A sabedoria popular aconselha: “não te rias do teu vizinho que o mal vem-te pelo caminho”. Se teimarmos em não confrontar os nossos problemas vamos ver-nos “gregos” em pouco tempo.

Miguel Albuquerque

(22/01/2010)

publicado:

http://www.jornaldenegocios.pt/index.php?template=SHOWNEWS&id=408575

5 thoughts on “Não te rias do teu vizinho…

  1. Já tinha lido este artigo no Jornal de Negócios. É de facto muito bom e simultaneamente assustador. Já me tinham chamado porco enquanto cidadão que não prima pela higiéne…agora Portugal inteiro enquanto PIG, explica muita coisa que se vê nas ruas!

    Um abraço

  2. Nota: Este artigo foi redigido há mais de um ano.

    Se não somos geridos por incompetentes/inaptos então qual a razão desta medida?

    Alimentar umas quantas “lombrigas” que façam estudos por encomenda para concluírem o óbvio?

    Ora, nos bancos da faculdade aprende-se que políticas fiscais restritivas pró-cíclicas têm um impacto negativo no crescimento. A verificar-se prejudica a geração de receitas fiscais por via duma actividade económica refreada. Se o financiamento do Estado se revelar escasso há que recorrer ao mercado de dívida…

    …mas a malta que se ocupa do (des)governo deste país pelo visto tinha a lição mal estudada.

    Ver para crer:

    in Diário Económico: 21/02/2011

    “Finanças estudam impacto de uma recessão”

    Com todos os indicadores a apontarem para um cenário mais negro do que o previsto no OE/2011, o Governo quer saber com o que contar.

    O Ministério das Finanças quer saber qual é o impacto na dívida pública se o cenário macroeconómico for revisto. O estudo está previsto no plano de actividades de 2011 do gabinete de estudos que dá apoio a Teixeira dos Santos e justifica-se pela actual conjuntura económica, lê-se no documento.
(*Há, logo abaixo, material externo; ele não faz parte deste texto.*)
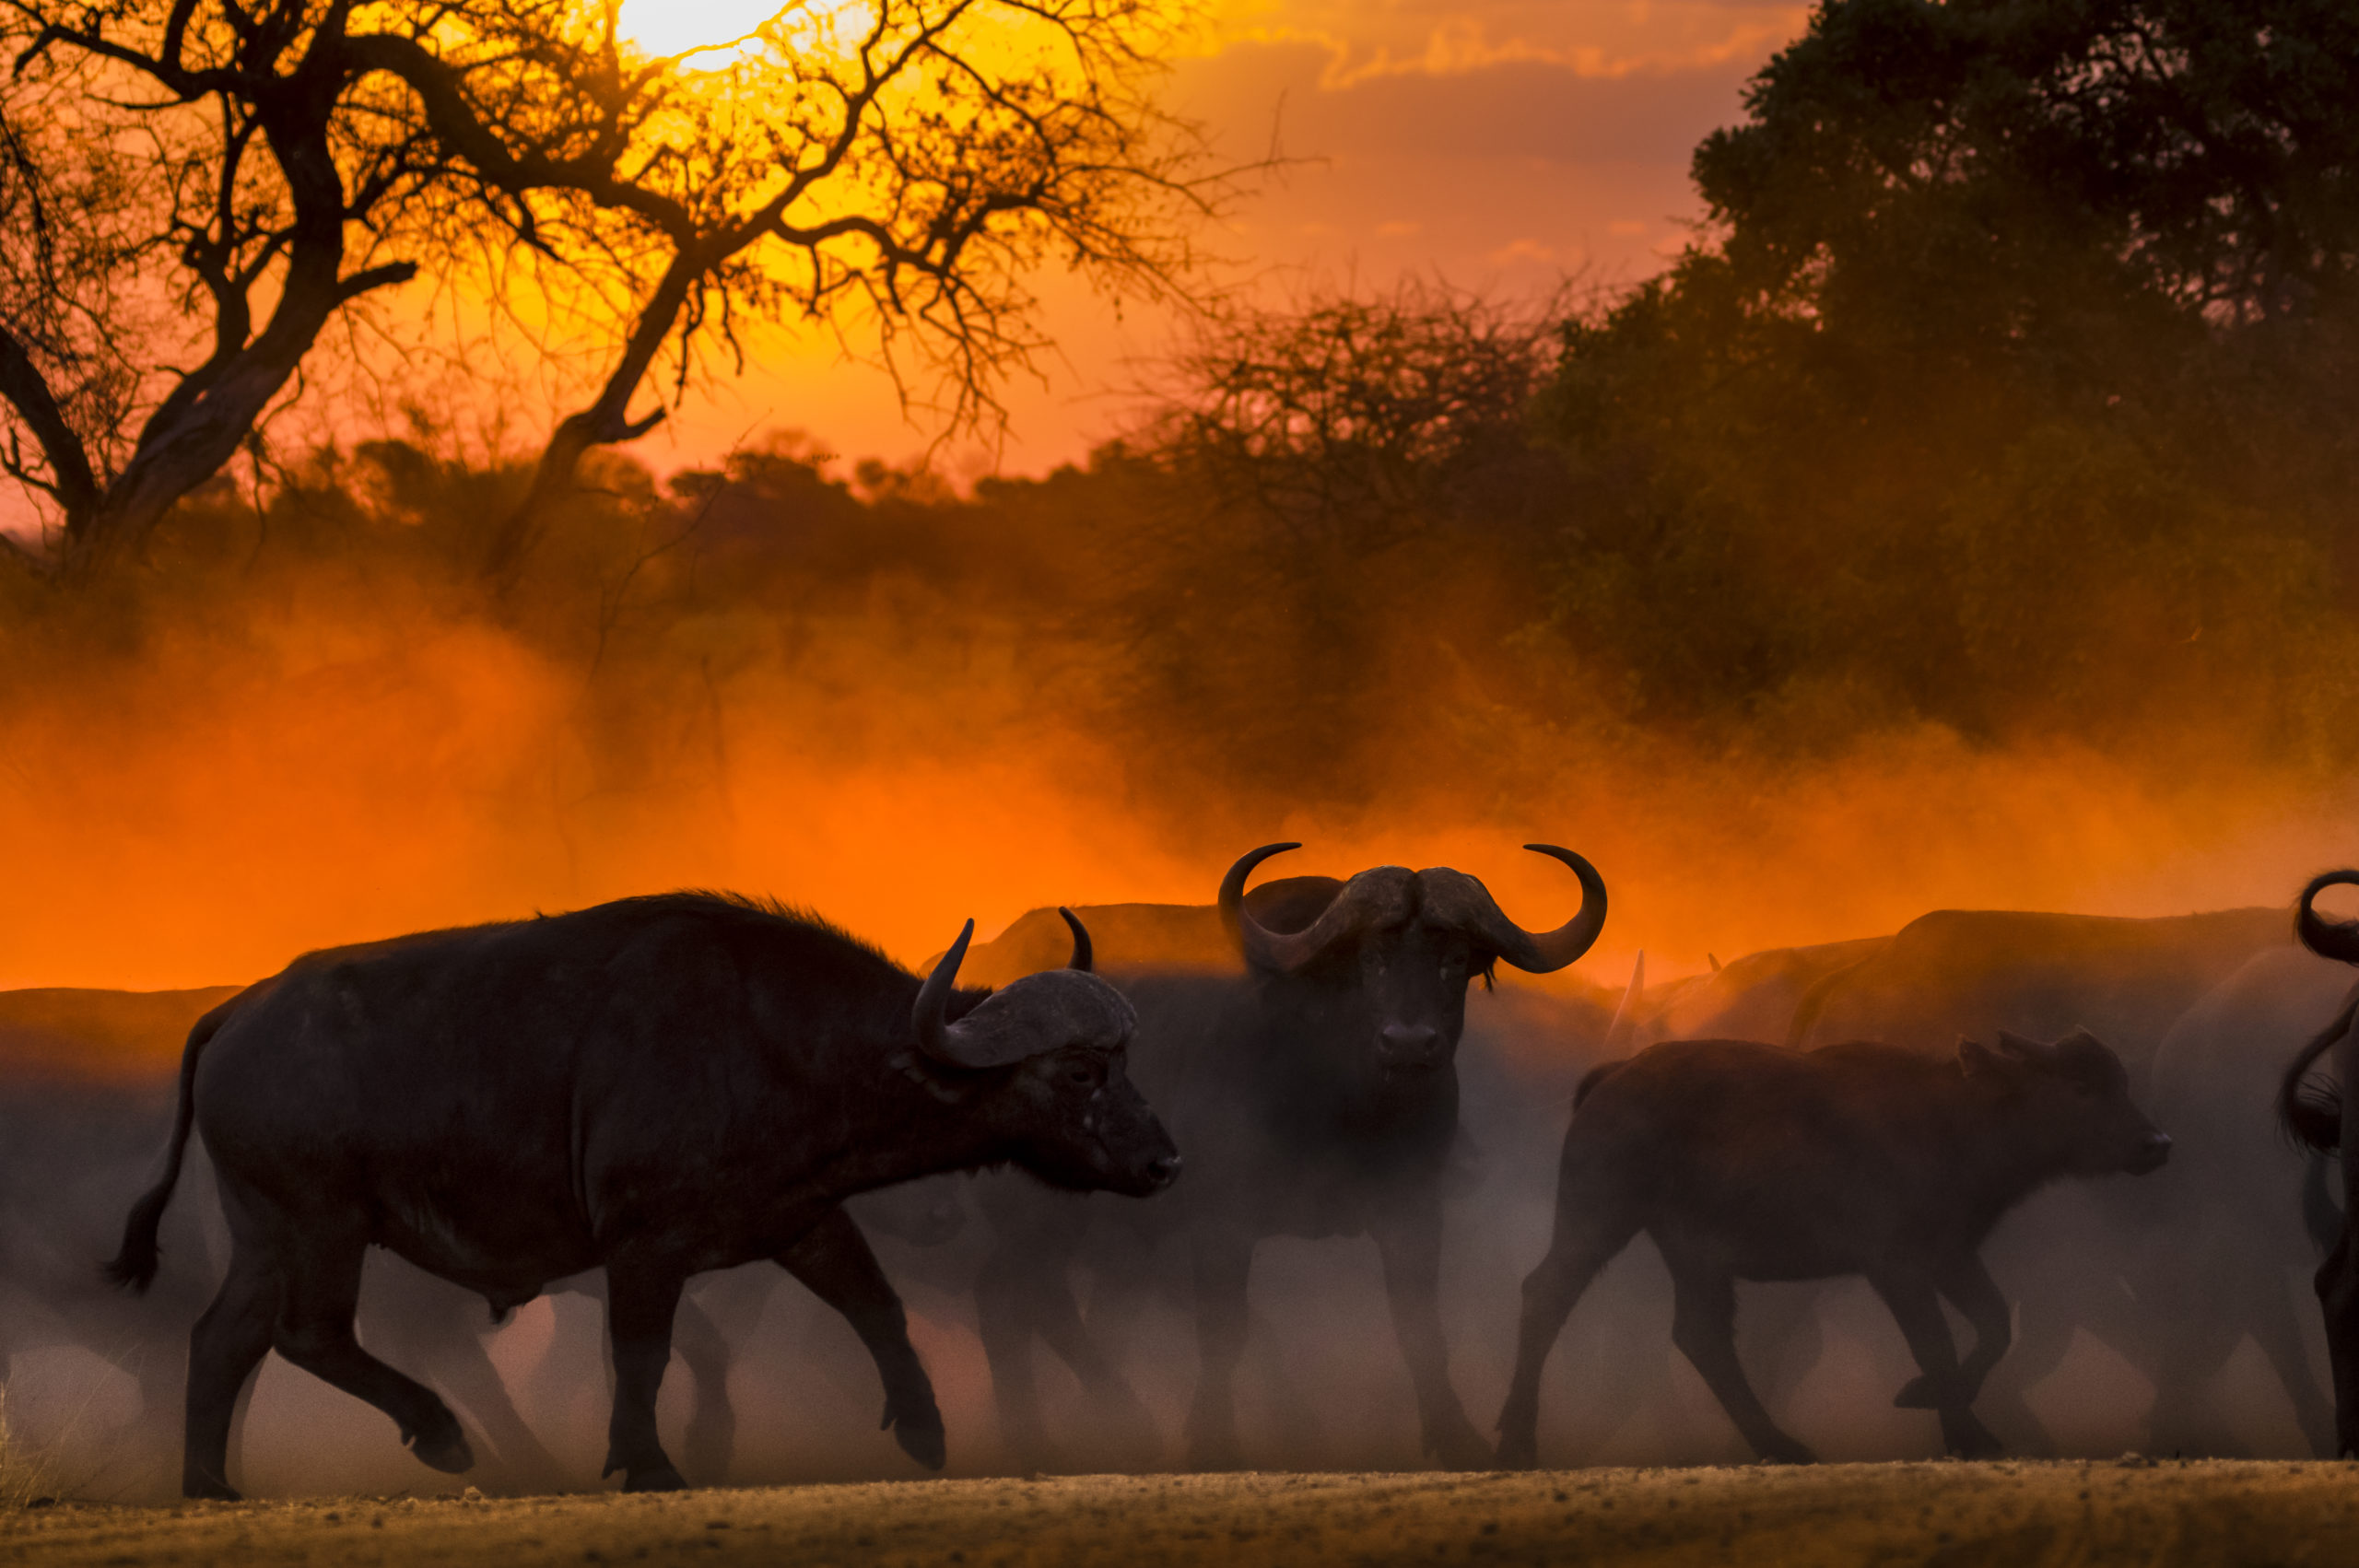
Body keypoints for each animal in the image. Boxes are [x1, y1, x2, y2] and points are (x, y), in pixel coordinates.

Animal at [111, 891, 1180, 1490]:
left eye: (1126, 1062)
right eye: (1080, 1071)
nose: (1165, 1163)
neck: (773, 1038)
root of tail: (238, 1012)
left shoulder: (801, 1218)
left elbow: (878, 1306)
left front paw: (923, 1432)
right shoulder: (642, 1245)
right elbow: (643, 1353)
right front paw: (649, 1463)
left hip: (266, 1234)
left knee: (224, 1339)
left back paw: (209, 1484)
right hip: (321, 1226)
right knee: (308, 1334)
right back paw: (439, 1434)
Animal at [1509, 1033, 2170, 1461]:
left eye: (2121, 1082)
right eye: (2080, 1086)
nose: (2156, 1143)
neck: (1953, 1115)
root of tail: (1614, 1077)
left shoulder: (1952, 1255)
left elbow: (1992, 1324)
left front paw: (1949, 1414)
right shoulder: (1896, 1265)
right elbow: (1936, 1342)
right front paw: (1958, 1429)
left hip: (1696, 1256)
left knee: (1702, 1335)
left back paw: (1784, 1445)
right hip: (1598, 1221)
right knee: (1547, 1295)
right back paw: (1516, 1444)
É que todos os indicadores apontam para um cenário mais negro que o previsto no Orçamento do Estado.

    O objectivo é fazer uma “simulação da evolução da dívida pública portuguesa em resposta a alterações no cenário macroeconómico, financeiro e no défice primário”, lê-se no plano de actividades do Gabinete de Planeamento, Estratégia, Avaliação e Relações Internacionais (GPEARI) do Ministério das Finanças, que já foi aprovado no dia 6 de Janeiro pelo ministro das Finanças, Teixeira dos Santos. O estudo não faz parte da rotina do GPEARI, sendo antes uma preocupação que se justifica, este ano, “em função da evolução da conjuntura nacional e internacional”, aponta o documento.
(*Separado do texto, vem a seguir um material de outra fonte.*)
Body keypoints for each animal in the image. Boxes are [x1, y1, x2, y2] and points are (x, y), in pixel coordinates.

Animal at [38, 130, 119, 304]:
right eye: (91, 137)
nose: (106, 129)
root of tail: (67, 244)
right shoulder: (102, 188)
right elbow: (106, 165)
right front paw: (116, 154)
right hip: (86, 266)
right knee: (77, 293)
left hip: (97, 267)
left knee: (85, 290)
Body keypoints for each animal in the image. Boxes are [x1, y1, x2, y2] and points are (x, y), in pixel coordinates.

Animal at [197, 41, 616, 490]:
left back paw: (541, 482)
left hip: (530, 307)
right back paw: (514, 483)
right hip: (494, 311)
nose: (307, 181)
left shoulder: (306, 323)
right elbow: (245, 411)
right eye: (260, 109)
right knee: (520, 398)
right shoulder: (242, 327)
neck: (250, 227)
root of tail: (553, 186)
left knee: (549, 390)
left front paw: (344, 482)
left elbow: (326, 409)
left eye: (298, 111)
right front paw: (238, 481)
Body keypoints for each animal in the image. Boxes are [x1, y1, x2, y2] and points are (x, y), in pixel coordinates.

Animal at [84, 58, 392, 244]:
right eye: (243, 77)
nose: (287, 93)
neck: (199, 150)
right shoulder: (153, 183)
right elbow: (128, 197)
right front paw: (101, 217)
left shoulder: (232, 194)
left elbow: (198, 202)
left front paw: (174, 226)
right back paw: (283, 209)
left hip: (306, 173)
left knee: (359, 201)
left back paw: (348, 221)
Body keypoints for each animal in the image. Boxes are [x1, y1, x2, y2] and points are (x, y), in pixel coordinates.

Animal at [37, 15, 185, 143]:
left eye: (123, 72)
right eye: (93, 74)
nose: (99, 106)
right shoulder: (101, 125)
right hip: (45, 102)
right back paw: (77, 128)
    http://economico.sapo.pt/noticias/financas-estudam-impacto-de-uma-recessao-nas-contas-publicas_111602.html

  3. Quando se disse neste artigo:

    “Já o “investimento” na melhoria da eficácia na cobrança dos impostos poderia ter retorno visto tratar-se de um problema crónico do país.”
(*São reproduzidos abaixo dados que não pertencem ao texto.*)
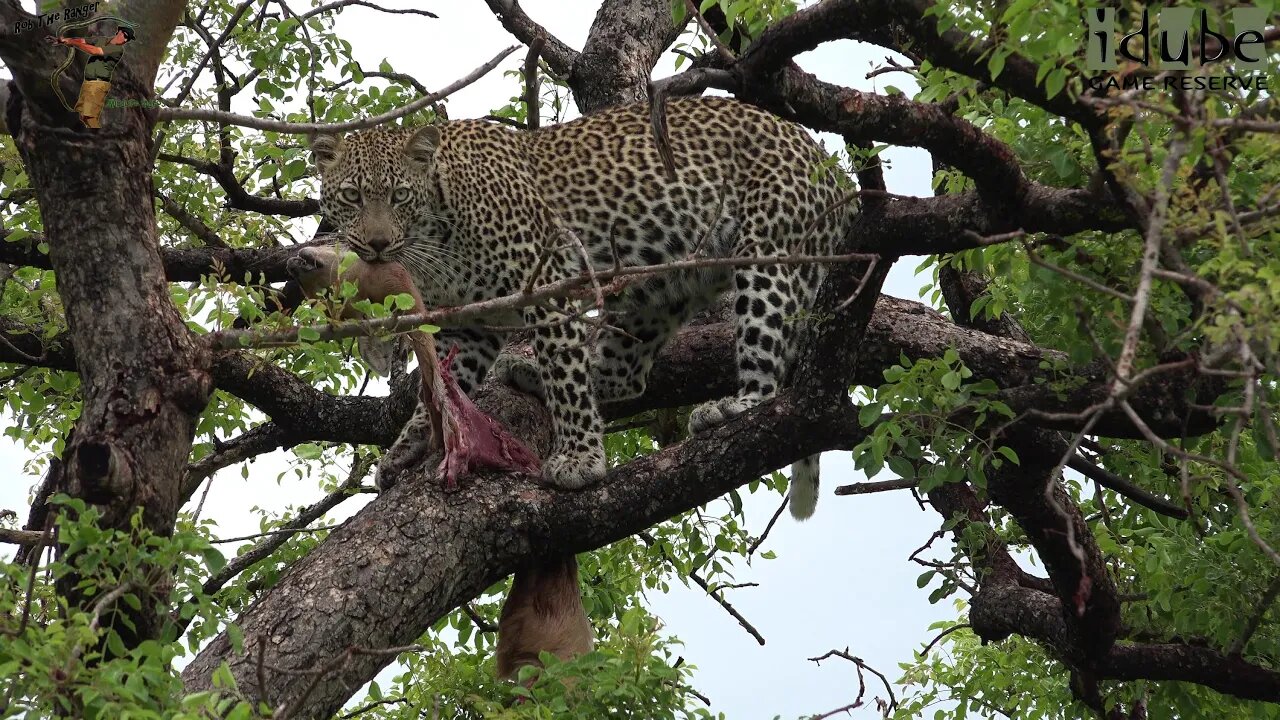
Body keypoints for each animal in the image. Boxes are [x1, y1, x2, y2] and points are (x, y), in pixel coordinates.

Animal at [308, 98, 849, 517]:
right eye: (352, 196)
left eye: (400, 195)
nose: (378, 245)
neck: (435, 227)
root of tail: (833, 168)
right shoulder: (475, 321)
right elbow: (441, 385)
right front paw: (407, 448)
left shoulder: (545, 283)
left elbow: (563, 371)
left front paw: (582, 461)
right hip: (657, 286)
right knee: (628, 376)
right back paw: (531, 374)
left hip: (769, 255)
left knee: (765, 366)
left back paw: (734, 406)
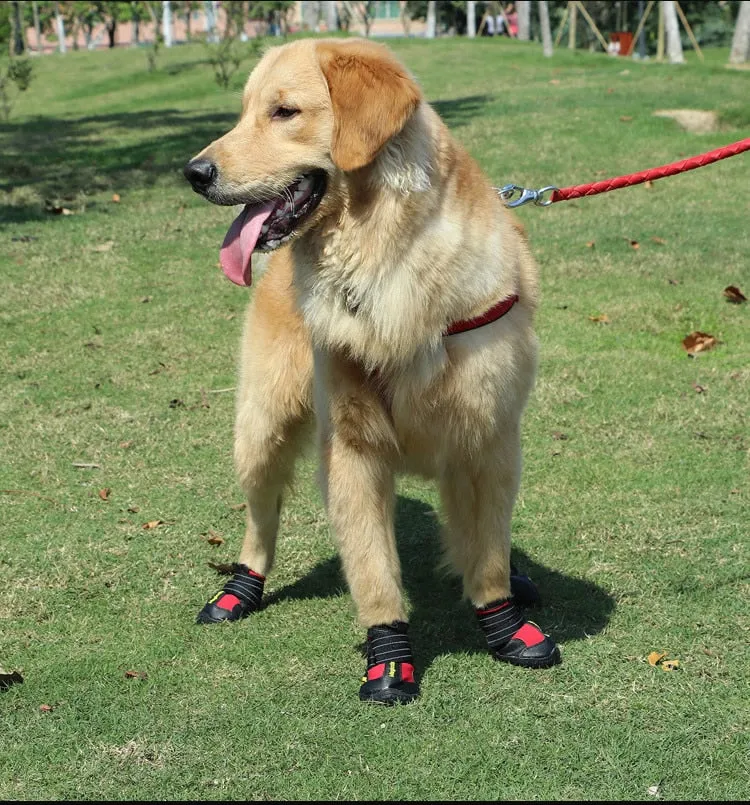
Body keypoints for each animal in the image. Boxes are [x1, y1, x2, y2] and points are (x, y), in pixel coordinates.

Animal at [185, 39, 560, 704]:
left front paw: (506, 624)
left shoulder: (488, 436)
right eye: (245, 112)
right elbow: (375, 570)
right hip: (260, 428)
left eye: (284, 111)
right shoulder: (354, 448)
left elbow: (488, 554)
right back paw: (238, 590)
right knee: (259, 523)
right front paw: (389, 658)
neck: (386, 257)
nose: (194, 172)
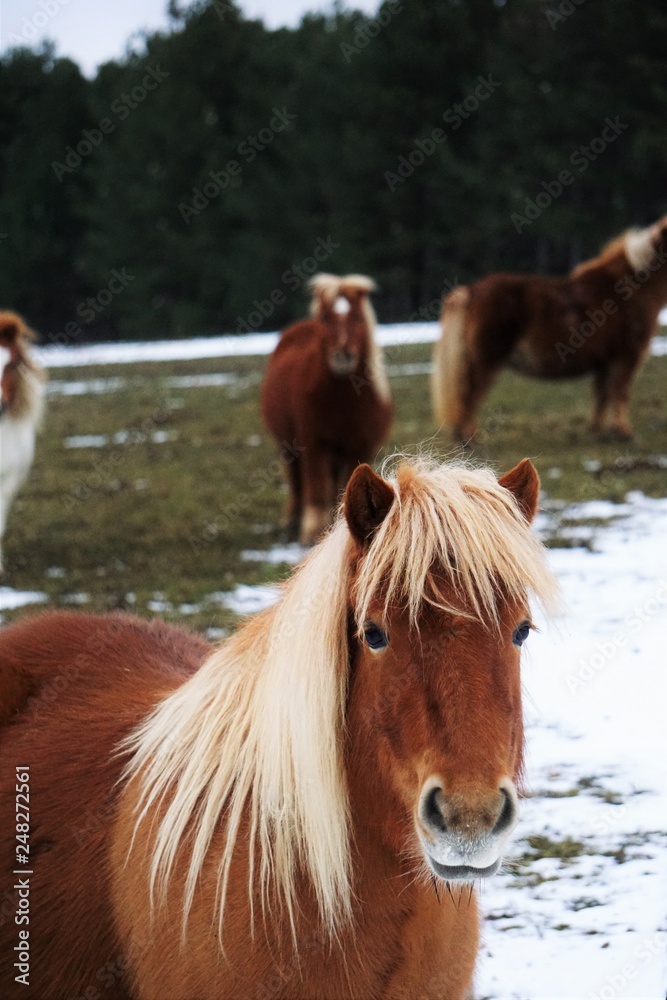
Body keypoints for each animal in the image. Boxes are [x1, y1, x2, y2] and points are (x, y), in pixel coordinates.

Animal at [261, 273, 393, 544]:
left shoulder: (358, 447)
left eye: (357, 317)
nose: (342, 355)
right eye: (325, 318)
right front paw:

    …medidas como reduzir o âmbito da economia paralela tem sempre efeitos positivos na receita fiscal sem onerar os (verdadeiros) contribuintes apanhando na rede os “pilantras”. Parece evidente, após consulta do código fiscal, que a emissão (efectiva) da factura traria justiça e reforçaria a equidade fiscal.

    Todavia os iluminados que são pagos e que se cobrem de regalias para dirigir o país chegaram a essa brilhante conclusão…agora(!)

    Ele há cada ‘génio’ no meio daquela gente!

    in Diário Económico 01/03/2011

    “Governo quer factura obrigatória para empresas”

    Depois da campanha ‘Peça a Factura’ lançada pela Direcção-Geral dos Impostos para sensibilizar os contribuintes para a importância de pedir factura e de incluir todas as empresas no sistema fiscal, o Governo propõe agora tornar a factura obrigatória. O tema foi hoje apresentado no final da concertação social onde foram debatidas formas de combater a economia paralela.(…)No mesmo sentido Carvalho da Silva da CGTP estimou que com o combate à economia informal, o Estado poderia arrecadar 10 mil milhões de euros.